The full study was published in the Astrophysical Journal Letters and can be found here.
1 Comments
I am very happy to hear that some people are surprised at least.
ReplyDeleteFor me it is indicative such people do not understand how stars and galaxies are created.
The universe is based on electromagnetic energy, which I understand to be the motivational force of the universe.
There are four states of matter, solid, liquid, gaseous and plasma.
I consider plasma to be the primary state of matter and still is between 95 and 99% of matter in the universe.
The trick is converting that primary state of matter to one of the other three states of matter. What is available, and is happening continuously is the process seen, but not understood by gravitationalists, in the Z-pinch of a Birkeland Current.
In the Z-pinch is a toroid and it is formed from the plasma formerly flowing, resistance free, through a Birkeland Current. If you have seen what some people call the "hour-glass" shape, then you are seeing the transition from the BC to the Z-pinch. Previously a resistance free pathway becomes constrained by the taper. As soon as the taper begins, light is emitted from reactions between the positive and negative particles of the plasma. The results are very specific, a ring feature is produced marking the start of the taper. As the taper increases more and more light is to be seen, this illuminates the shape of the taper, producing the hour-glass shape on both sides of the Z-pinch. At the Z-pinch there is an extremely bright light. This is where billions of reactions are going on and will continue to go on.

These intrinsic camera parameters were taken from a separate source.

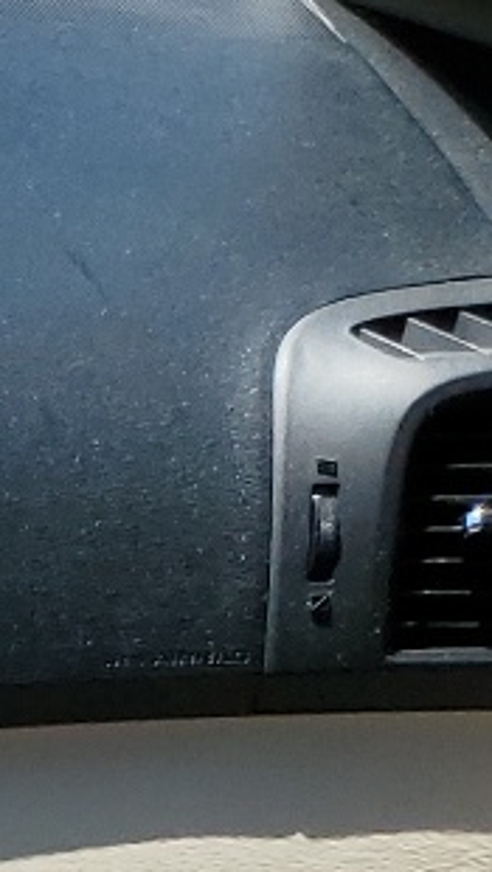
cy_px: 1634
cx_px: -1560
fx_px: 3377
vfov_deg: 13.1
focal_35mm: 146
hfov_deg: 6.5
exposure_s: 1/1250
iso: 50
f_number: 1.5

The torroid should properly be called a plasmoid because it is formed by the plasma formerly travelling through the BC.
The product of the reactions is atoms, no particular atoms have priority over any other, if the positive and negative components of a particular atom meet, collide or embrace then such an atom will be made.
One of the interesting aspects of the plasmoid is that it a limit to the amount of electromagnetic energy it can handle and just like a man made capacitor it overloads. The man made capacitor discharges, but the plasmoid has a better way of coping, it splits by parthenogenisis. It creates a baby, so to speak, plasmoid. Both now are able to
cope with the volume of electromagnetic energy.
However, as the volume builds again an overcapacity condition happens again. Another parthenogenisis occurs, this time both plasmoids will be involved.
Imagine that process happening time after time, we could have quite a family of plasmoids, which should now be called proto-stars.
Demands elsewhere on the electromagnetic energy will reduce the need for all the proto-stars and the connection to the BC will be lost to almost all the newly formed entities. Internal tentative connections between the proto-stars become the most important links between the entities that have lost their connection with the BC. Electromagnetic energy will from now on will be supplied by the remaining proto-star(s).
What we now have it a structure akin to our solar system, with a single or multiple stars passing on BC current to the non-stars within their system.
The glow of the plasmoid, flaring outward with nothing of note(as far as I can tell) happening in the centre means that what was called a black hole in prehistoric times is now revealed to be a plasmoid.
So we have made a complete family out of the fourth state of matter, we know how it was done and what the facilitator was. That family now exists but what are its intentions for the future. Obviously, it has none it will just continue to exist, the planets will consist of solids, liquids and gas, probably sorted into that order.
Each planet having a waterery surface with the lightest type of rock forming a continuous crust over progressively denser rock. If we know of a planet that does not meet that description, we have the right to assume that something external to the process of their creation must have happened.